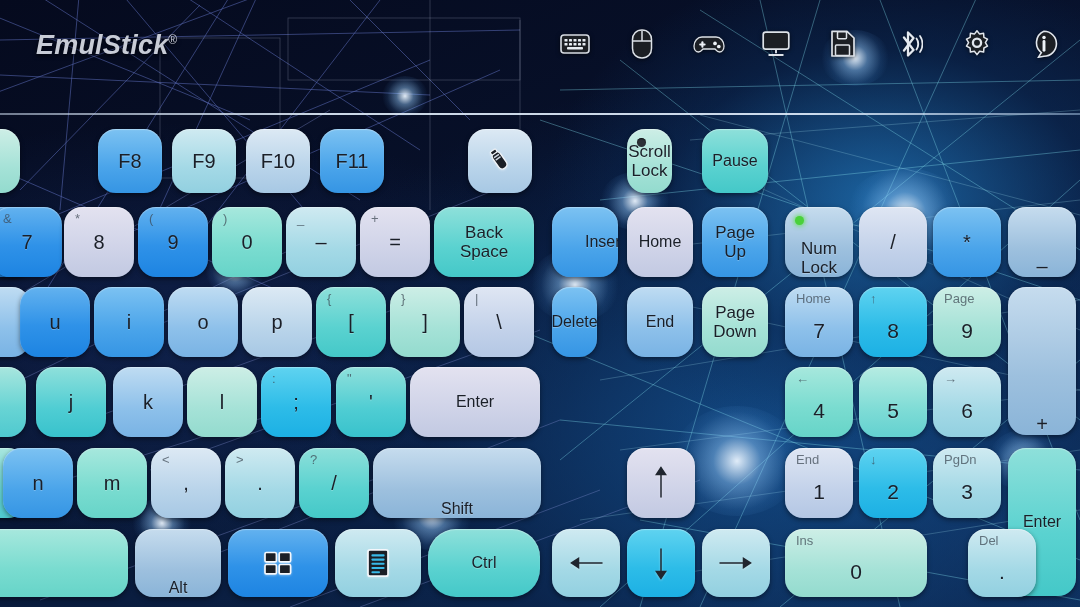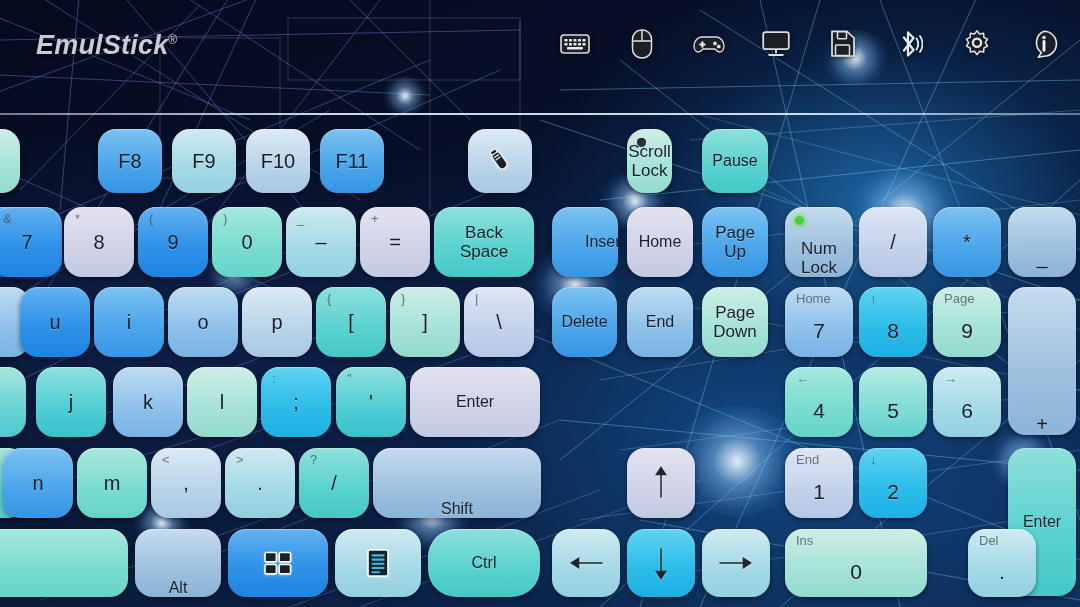--- a/index.html
+++ b/index.html
@@ -399,21 +399,21 @@
         <span class="cap">[</span>
       </div>
       <div class="key c-mint" style="left: 390px; top: 287px; width: 70px; height: 70px;">
         <span class="sub">}</span>
         <span class="cap">]</span>
       </div>
       <div class="key c-paleblu" style="left: 464px; top: 287px; width: 70px; height: 70px;">
         <span class="sub">|</span>
         <span class="cap">\</span>
       </div>
-      <div class="key c-blue2 small-cap" style="left: 552px; top: 287px; width: 65px; height: 70px;">
+      <div class="key c-blue2 small-cap" style="left: 552px; top: 287px; width: 45px; height: 70px;">
         <span class="cap">Delete</span>
       </div>
       <div class="key c-skyl small-cap" style="left: 627px; top: 287px; width: 66px; height: 70px;">
         <span class="cap">End</span>
       </div>
       <div class="key c-mint two-line" style="left: 702px; top: 287px; width: 66px; height: 70px;">
         <span class="cap">Page
 Down</span>
       </div>
       <div class="key c-skyl pad-num" style="left: 785px; top: 287px; width: 68px; height: 70px;">
@@ -495,20 +495,24 @@
           </svg>
         </span>
       </div>
       <div class="key c-paleblu pad-num" style="left: 785px; top: 448px; width: 68px; height: 70px;">
         <span class="sub">End</span>
         <span class="cap">1</span>
       </div>
       <div class="key c-cyanbr pad-num" style="left: 859px; top: 448px; width: 68px; height: 70px;">
         <span class="sub">↓</span>
         <span class="cap">2</span>
+      </div>
+      <div class="key c-cyanlt pad-num" style="left: 933px; top: 448px; width: 68px; height: 70px;">
+        <span class="sub">PgDn</span>
+        <span class="cap">3</span>
       </div>
       <div class="key c-deepaq small-cap" style="left: 1008px; top: 448px; width: 68px; height: 148px;">
         <span class="cap">Enter</span>
       </div>
       <div class="key c-seafoam" style="left: -60px; top: 529px; width: 188px; height: 68px;"></div>
       <div class="key c-steel small-cap" style="left: 135px; top: 529px; width: 86px; height: 68px;">
         <span class="cap">Alt</span>
       </div>
       <div class="key c-blue icon-key" style="left: 228px; top: 529px; width: 100px; height: 68px;">
         <span>

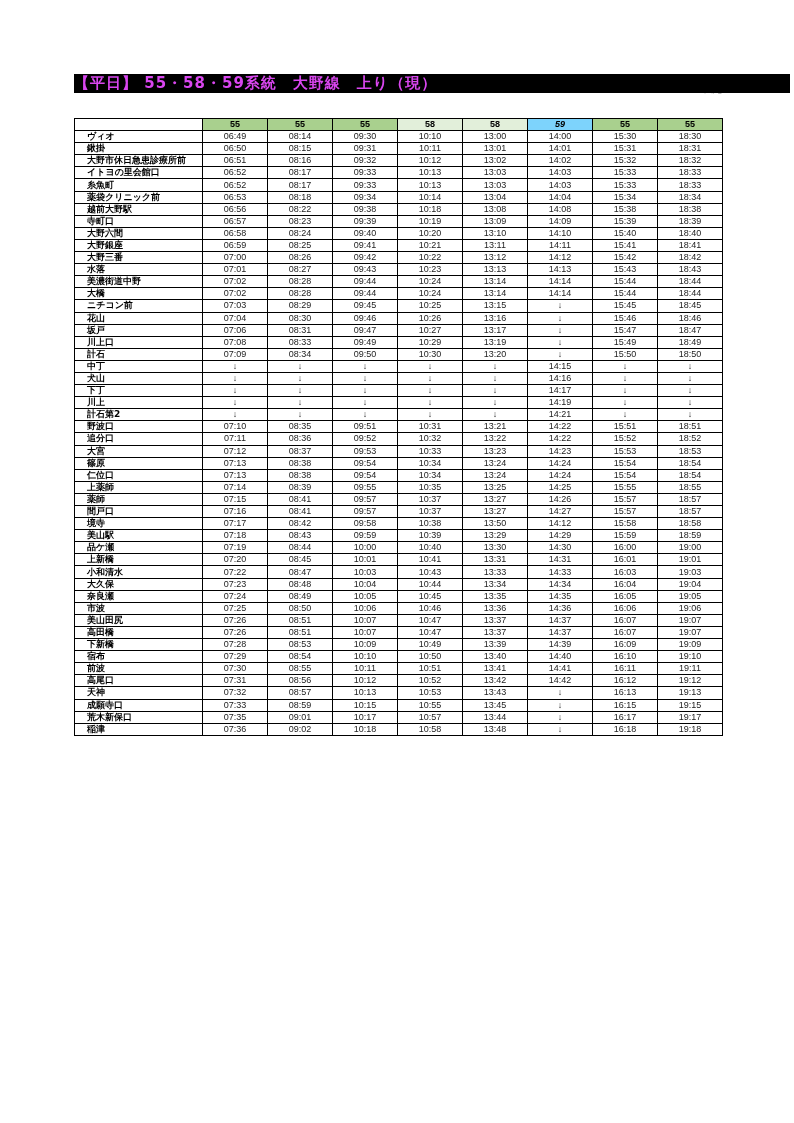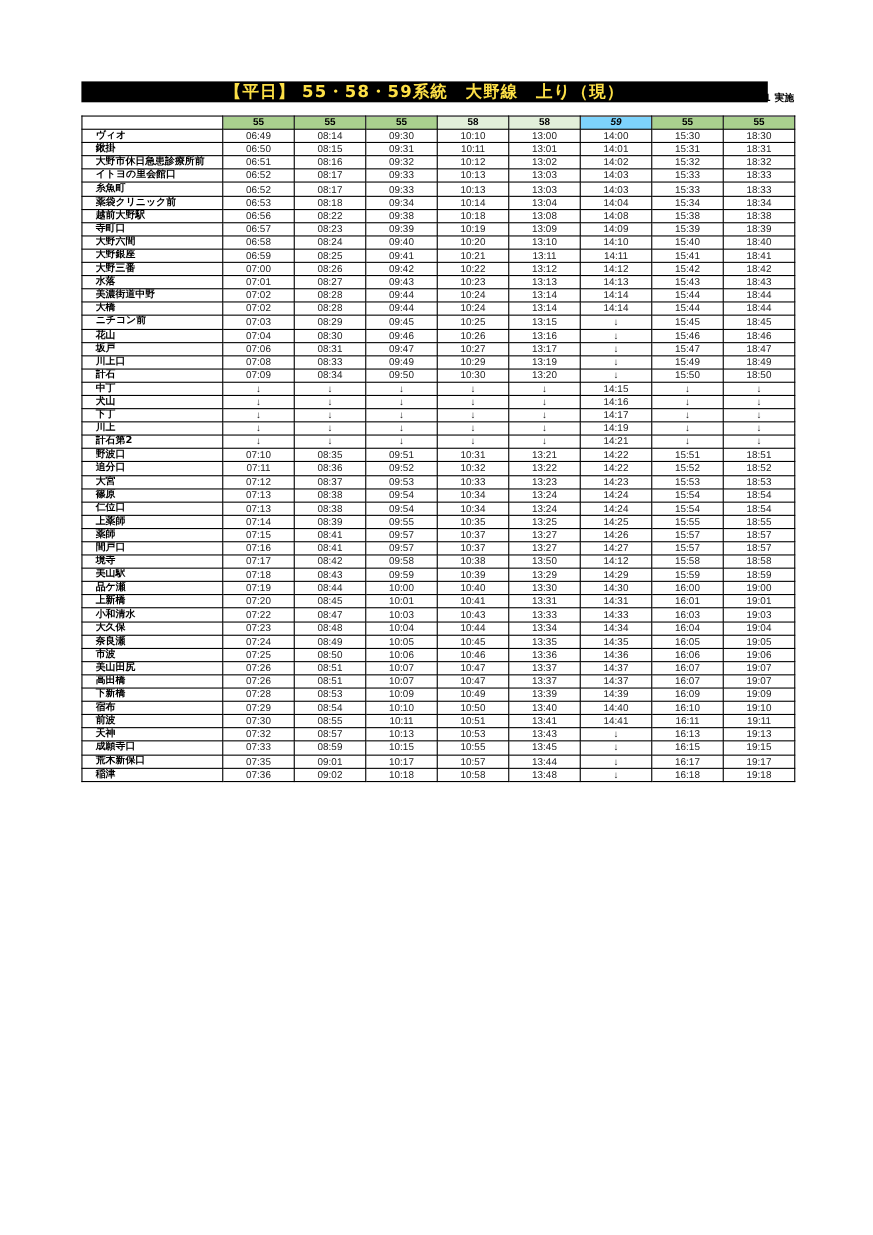--- a/index.html
+++ b/index.html
@@ -1,20 +1,20 @@
 <!DOCTYPE html>
 <html><head>
 <meta charset="utf-8">
 <style>
   html, body { margin:0; padding:0; background:#ffffff; }
   body { width:794px; height:1123px; position:relative; font-family:"DejaVu Sans", sans-serif; color:#000; }
-  .title-bar { position:absolute; left:74px; top:74px; width:624px; height:19px; background:#000; color:#fde047;
-    font-family:"DejaVu Sans", sans-serif; font-weight:bold; font-size:15px; line-height:19px; text-align:center; letter-spacing:1px; }
+  .title-bar { position:absolute; left:74px; top:74px; width:716px; height:19px; background:#000; color:#d946ef;
+    font-family:"DejaVu Sans", sans-serif; font-weight:bold; font-size:15px; line-height:19px; text-align:left; letter-spacing:1px; }
   .effective { position:absolute; right:72px; top:83px; font-size:9px; font-weight:bold; font-family:"DejaVu Sans", sans-serif; }
-  table.tt { position:absolute; left:74px; top:105px; border-collapse:collapse; table-layout:fixed; width:648px; }
+  table.tt { position:absolute; left:74px; top:118px; border-collapse:collapse; table-layout:fixed; width:648px; }
   table.tt col.c-name { width:128px; }
   table.tt col.c-trip { width:65px; }
   table.tt th, table.tt td { border:1px solid #000; padding:0; height:11.1px; line-height:11px; font-size:9px; overflow:hidden; white-space:nowrap; }
   table.tt th { font-weight:bold; text-align:center; font-family:"Liberation Sans", sans-serif; }
   table.tt th.h55 { background:#a9d08e; }
   table.tt th.h58 { background:#e2efda; }
   table.tt th.h59 { background:#7dd3fc;font-style:italic; }
   table.tt td.stop { font-weight:bold; text-align:left; padding-left:12px; font-family:"DejaVu Sans", sans-serif; font-size:9px; }
   table.tt td.t { text-align:center; font-family:"Liberation Sans", sans-serif; color:#222; }
 </style>
@@ -539,20 +539,31 @@
         <td class="t">07:30</td>
         <td class="t">08:55</td>
         <td class="t">10:11</td>
         <td class="t">10:51</td>
         <td class="t">13:41</td>
         <td class="t">14:41</td>
         <td class="t">16:11</td>
         <td class="t">19:11</td>
       </tr>
       <tr>
+        <td class="stop">高尾口</td>
+        <td class="t">07:31</td>
+        <td class="t">08:56</td>
+        <td class="t">10:12</td>
+        <td class="t">10:52</td>
+        <td class="t">13:42</td>
+        <td class="t">14:42</td>
+        <td class="t">16:12</td>
+        <td class="t">19:12</td>
+      </tr>
+      <tr>
         <td class="stop">天神</td>
         <td class="t">07:32</td>
         <td class="t">08:57</td>
         <td class="t">10:13</td>
         <td class="t">10:53</td>
         <td class="t">13:43</td>
         <td class="t">↓</td>
         <td class="t">16:13</td>
         <td class="t">19:13</td>
       </tr>

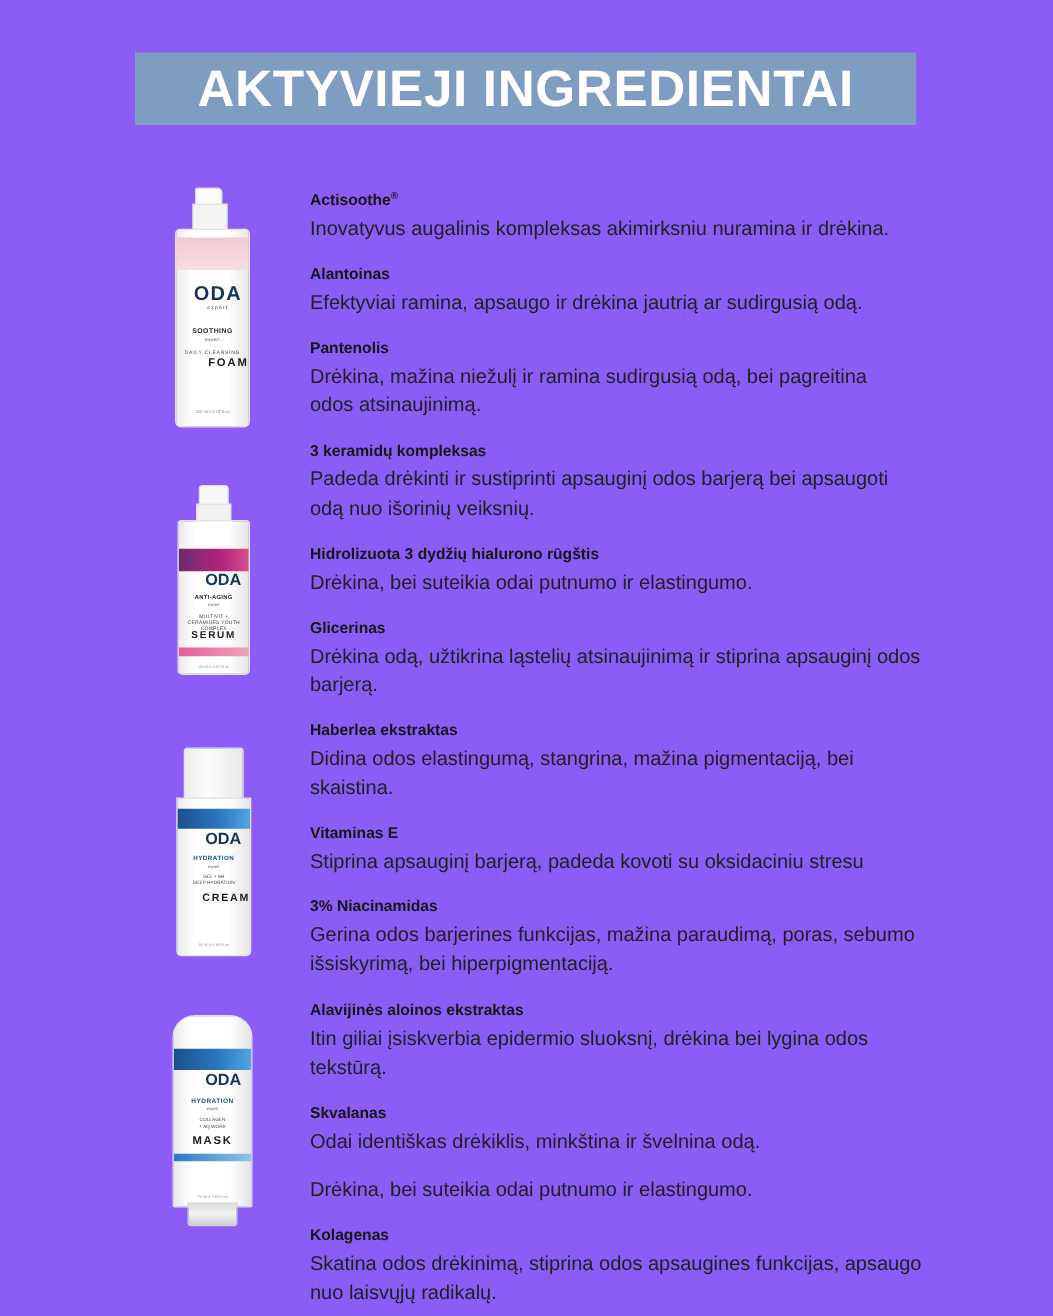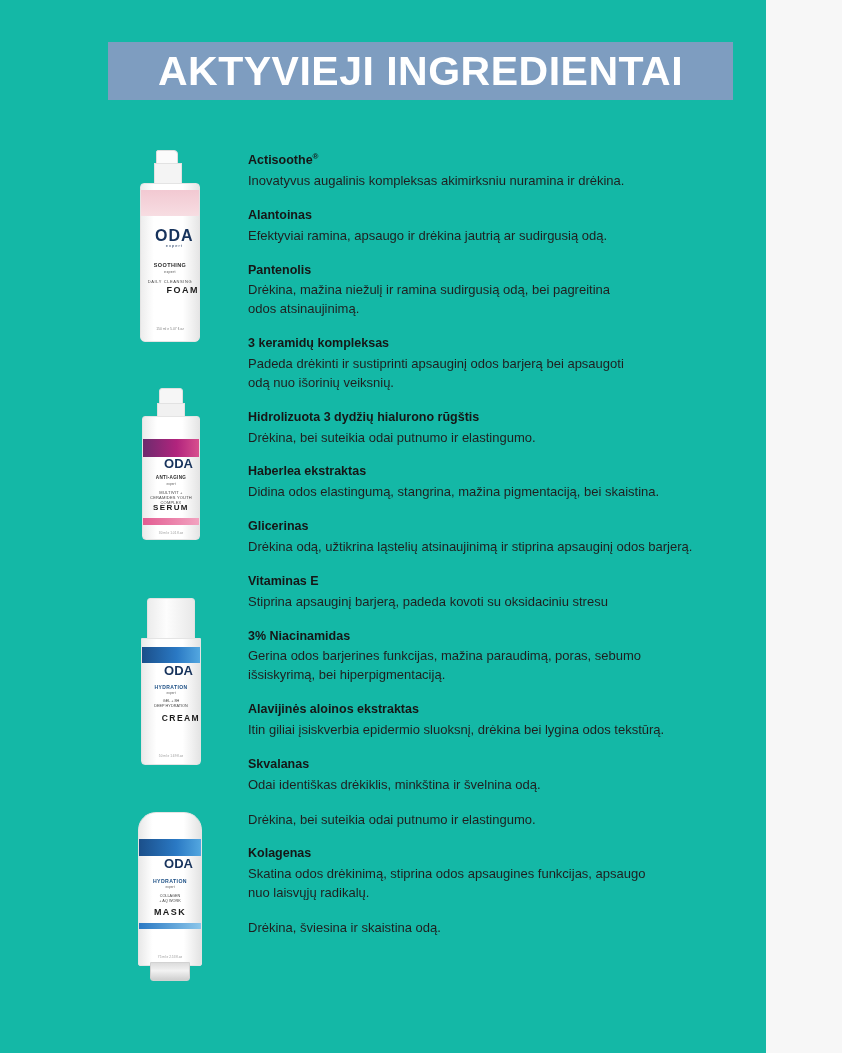--- a/index.html
+++ b/index.html
@@ -10,23 +10,23 @@
   body {
     width: 842px;
     height: 1053px;
     font-family: "Liberation Sans", sans-serif;
     color: #1c1c1c;
     position: relative;
     overflow: hidden;
   }
   .page {
     position: relative;
-    width: 766px;
+    width: 842px;
     height: 1053px;
-    background: #14b8a6;
+    background: #8b5cf6;
   }
 
   
   .banner {
     position: absolute;
     left: 108px;
     top: 42px;
     width: 625px;
     height: 58px;
     background: #7e9dc0;
@@ -66,21 +66,21 @@
     color: #161616;
     margin: 0 0 3px 0;
     line-height: 1.35;
   }
   .ing-name sup {
     font-size: 8px;
     vertical-align: super;
     font-weight: bold;
   }
   .ing-desc {
-    font-size: 13px;
+    font-size: 16px;
     color: #1f1f1f;
     margin: 0;
     line-height: 1.45;
     white-space: pre-line;
   }
 
   
   .products {
     position: absolute;
     left: 120px;
@@ -630,27 +630,27 @@
         <p class="ing-desc">Padeda drėkinti ir sustiprinti apsauginį odos barjerą bei apsaugoti
 odą nuo išorinių veiksnių.</p>
       </div>
 
       <div class="ingredient">
         <p class="ing-name">Hidrolizuota 3 dydžių hialurono rūgštis</p>
         <p class="ing-desc">Drėkina, bei suteikia odai putnumo ir elastingumo.</p>
       </div>
 
       <div class="ingredient">
+        <p class="ing-name">Glicerinas</p>
+        <p class="ing-desc">Drėkina odą, užtikrina ląstelių atsinaujinimą ir stiprina apsauginį odos barjerą.</p>
+      </div>
+
+      <div class="ingredient">
         <p class="ing-name">Haberlea ekstraktas</p>
         <p class="ing-desc">Didina odos elastingumą, stangrina, mažina pigmentaciją, bei skaistina.</p>
-      </div>
-
-      <div class="ingredient">
-        <p class="ing-name">Glicerinas</p>
-        <p class="ing-desc">Drėkina odą, užtikrina ląstelių atsinaujinimą ir stiprina apsauginį odos barjerą.</p>
       </div>
 
       <div class="ingredient">
         <p class="ing-name">Vitaminas E</p>
         <p class="ing-desc">Stiprina apsauginį barjerą, padeda kovoti su oksidaciniu stresu</p>
       </div>
 
       <div class="ingredient">
         <p class="ing-name">3% Niacinamidas</p>
         <p class="ing-desc">Gerina odos barjerines funkcijas, mažina paraudimą, poras, sebumo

_Exercise requirements_. Of the lines in the data, report each one containing the string "overflow".

_Response to this exercise_.
   table.tt th, table.tt td { border:1px solid #000; padding:0; height:11.1px; line-height:11px; font-size:9px; overflow:hidden; white-space:nowrap; }
     overflow: hidden;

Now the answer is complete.